Hingefallen, angehauen, kaputt gemacht, ausgelacht ... Es gibt viele Gründe, warum Kleinkindeltern sich täglich in der Trösterrolle wiederfinden. Sie sind wahre Marathontröster! Umso erstaunlicher, dass man auf Kinderspiel- und Sportplätzen, in Supermärkten und der Lieblingspizzeria trotzdem immer wieder auf äußerst ungeschickte Kindertröster trifft: „Ein Indianer kennt keinen Schmerz“, raunt der Vater seinem gefoulten Filius am Bolzplatz entgegen – und erwartet dabei wohl, dass dieser ebenso die Zähne zusammenbeißt wie Papa. „Hat gar nicht wehgetan“, spielt die Mama die Tränen ihrer Tochter runter, die gerade von der Schaukel geplumpst ist. Woher sie das wohl weiß? Und (liebe Männer) auch ein zu früh platzierter Witz kann ordentlich nach hinten losgehen! Denn wem gerade zum Heulen zumute ist, der will nicht zum Lachen gebracht werden.

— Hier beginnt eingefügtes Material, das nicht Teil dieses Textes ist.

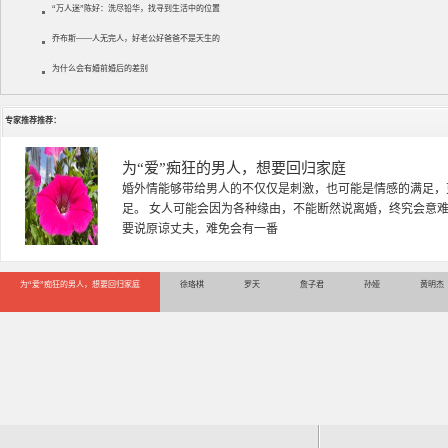
“万人迷”陈好：洗尽铅华，找寻到生活中的位置
乔布斯——人无完人，好老公好爸爸不是天生的
为什么会有婚前婚后的差别
专家推荐推荐：
徐珞棋
徐珞棋，婚姻家庭咨询师，毕业于重庆师范大学心理学专业，
多年，对婚姻情感分析、恋爱择偶、夫妻关系，情感挽回、家
千小时，积累了丰富的咨
为“爱”痴狂的男人，想要回归家庭
徐珞棋
罗天
詹子君
孙娅
黄明杰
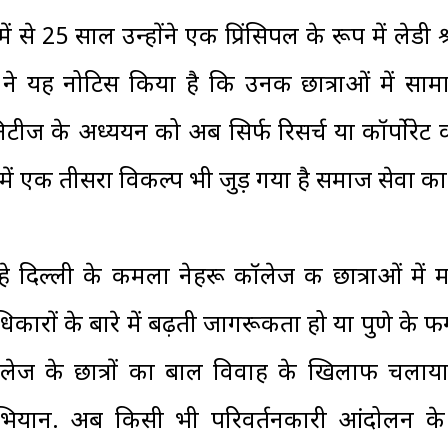
में से 25 साल उन्होंने एक प्रिंसिपल के रूप में लेडी श
 ने यह नोटिस किया है कि उनकी छात्राओं में सा
निटीज के अध्ययन को अब सिर्फ रिसर्च या कॉर्पोरेट वर
ं एक तीसरा विकल्प भी जुड़ गया है समाज सेवा का.
हे दिल्ली के कमला नेहरू कॉलेज की छात्राओं में 
िकारों के बारे में बढ़ती जागरूकता हो या पुणे के फर्
लेज के छात्रों का बाल विवाह के खिलाफ चलाय
ियान. अब किसी भी परिवर्तनकारी आंदोलन के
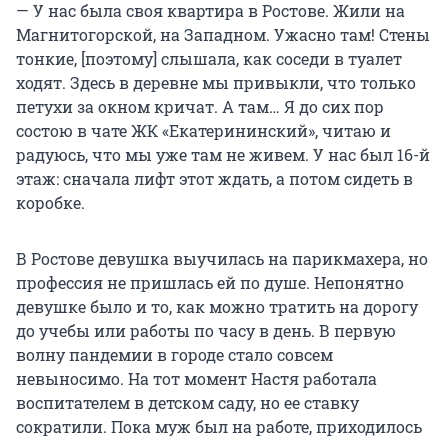
— У нас была своя квартира в Ростове. Жили на
Магнитогорской, на Западном. Ужасно там! Стены
тонкие, [поэтому] слышала, как соседи в туалет
ходят. Здесь в деревне мы привыкли, что только
петухи за окном кричат. А там… Я до сих пор
состою в чате ЖК «Екатерининский», читаю и
радуюсь, что мы уже там не живем. У нас был 16-й
этаж: сначала лифт этот ждать, а потом сидеть в
коробке.
В Ростове девушка выучилась на парикмахера, но
профессия не пришлась ей по душе. Непонятно
девушке было и то, как можно тратить на дорогу
до учебы или работы по часу в день. В первую
волну пандемии в городе стало совсем
невыносимо. На тот момент Настя работала
воспитателем в детском саду, но ее ставку
сократили. Пока муж был на работе, приходилось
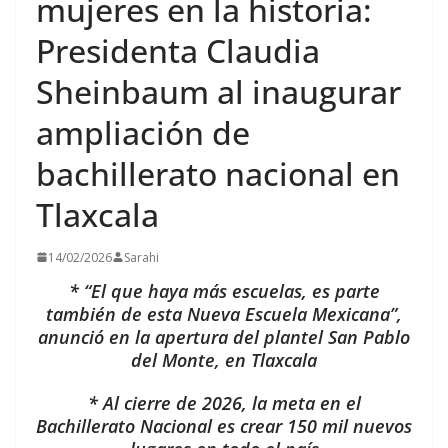
mujeres en la historia:
Presidenta Claudia
Sheinbaum al inaugurar
ampliación de
bachillerato nacional en
Tlaxcala
14/02/2026
Sarahi
* “El que haya más escuelas, es parte
también de esta Nueva Escuela Mexicana”,
anunció en la apertura del plantel San Pablo
del Monte, en Tlaxcala
* Al cierre de 2026, la meta en el
Bachillerato Nacional es crear 150 mil nuevos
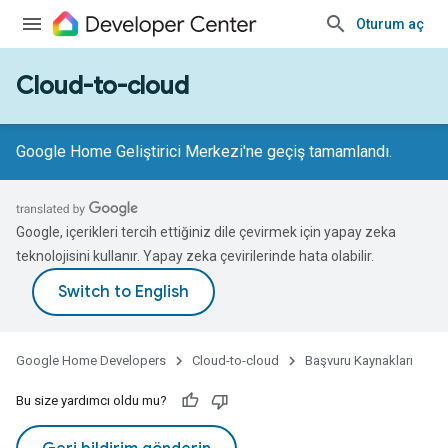
Oturum aç
Cloud-to-cloud
Google Home Geliştirici Merkezi'ne geçiş tamamlandı.
Google, içerikleri tercih ettiğiniz dile çevirmek için yapay zeka
teknolojisini kullanır. Yapay zeka çevirilerinde hata olabilir.
Google Home Developers
Cloud-to-cloud
Başvuru Kaynakları
Bu size yardımcı oldu mu?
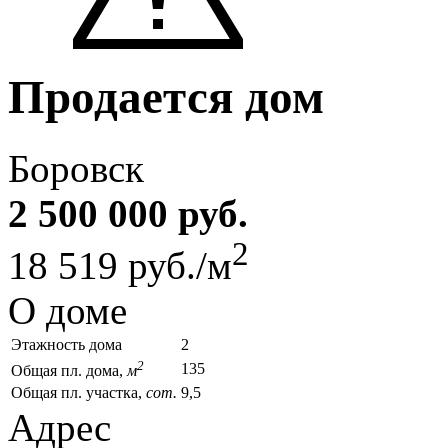
Продается дом
Боровск
2 500 000 руб.
2
18 519 руб./м
О доме
Этажность дома
2
2
135
Общая пл. дома,
м
Общая пл. участка,
сот.
9,5
Адрес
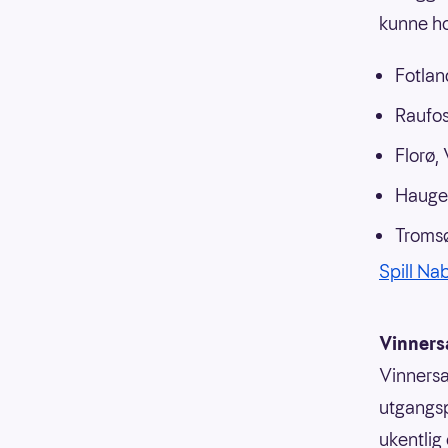
kunne ho
Fotlan
Raufos
Florø,
Hauge
Tromsø
Spill Na
Vinners
Vinnersa
utgangsp
ukentlig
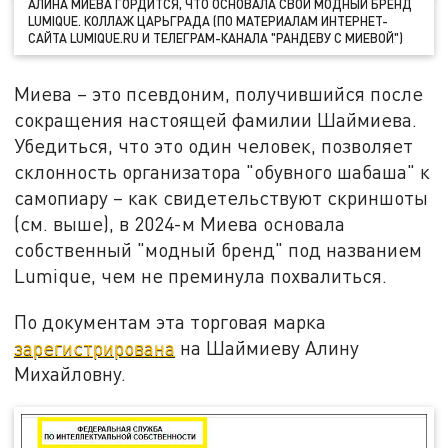
АЛИНА МИЕВА ГОРДИТСЯ, ЧТО ОСНОВАЛА СВОЙ МОДНЫЙ БРЕНД
LUMIQUE. КОЛЛАЖ ЦАРЬГРАДА (ПО МАТЕРИАЛАМ ИНТЕРНЕТ-
САЙТА LUMIQUE.RU И ТЕЛЕГРАМ-КАНАЛА "РАНДЕВУ С МИЕВОЙ")
Миева – это псевдоним, получившийся после
сокращения настоящей фамилии Шаймиева.
Убедиться, что это один человек, позволяет
склонность организатора "обувного шабаша" к
самопиару – как свидетельствуют скриншоты
(см. выше), в 2024-м Миева основала
собственный "модный бренд" под названием
Lumique, чем не преминула похвалиться.
По документам эта торговая марка
зарегистрирована
на Шаймиеву Алину
Михайловну.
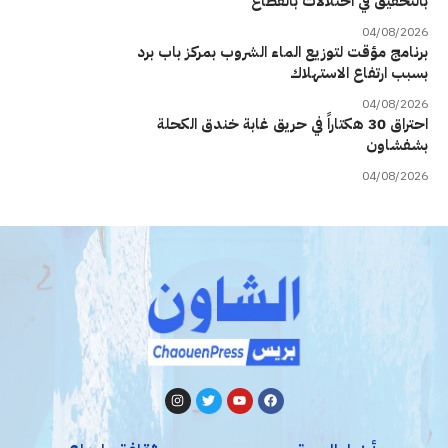
بالتحقيق في اختلالات بالقطاع
04/08/2026
برنامج مؤقت لتوزيع الماء الشروب بمركز باب برد
بسبب ارتفاع الاستهلاك
04/08/2026
احتراق 30 هكتاراً في حريق غابة خندق الكحلة
بشفشاون
04/08/2026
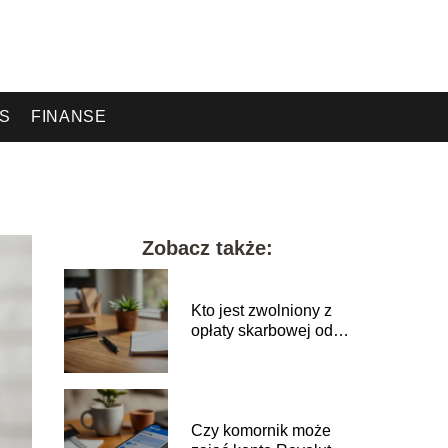
ES
FINANSE
Zobacz także:
Kto jest zwolniony z
opłaty skarbowej od
pełnomocnictwa?
Czy komornik może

Auch wenn es harmlos klingt, diese So-tun-als-ob-nix-wäre-Taktik kann bei Kindern langfristig ernsthafte Schäden anrichten: Nicht nur, dass sie das Kind mit seinem Elend alleine lässt. Experten fanden heraus, dass anhaltender Kummer den Kortisonspiegel des Kindes in toxische Höhen treiben, seine Gehirnentwicklung einschränken, das Stressreaktionssystem erhöhen und später zu einer erhöhten Anfälligkeit für psychische Probleme führen kann. Starker Tobak! Dann doch lieber ein paar Umarmungen zur rechten Zeit, oder?

„Fremder Trost ist gut, doch besser ist eigener Mut.“

Deutsches Sprichwort

Die Gruppe der Tröster-Tollpatsche kennt allerdings auch noch ein anderes Extrem: überbesorgte Eltern, die das Kind mit einer nicht enden wollenden Wortdusche übergießen. „Was ist passiert? Bist du hingefallen? Hast du dir wehgetan? Wo tut’s weh? ...“ Während das Kind noch so mit Heulen und Erschrockensein beschäftigt ist, dass es gar nicht antworten kann, kurbelt die Hektik des Erwachsenen seine Angst noch mehr an. Trostfaktor? Gleich null! Langzeitergebnis: kleine Übersensibelchen, deren Schlimmheitsskala immer den vollen Ausschlag erreicht. Dabei liegt das Geheimnis des Kindertröstens vor allem in der Ruhe verborgen: ruhig bleiben, still sein, in den Arm nehmen, ausweinen lassen. Meist schöpft das Kind dann schon selbst wieder Mut und will zurück zum Spiel. Dann ist ein guter Zeitpunkt, um ihm noch einen kleinen Scherz mitzugeben – denn das Schönste, was es gibt, ist immer noch das Kinderlachen!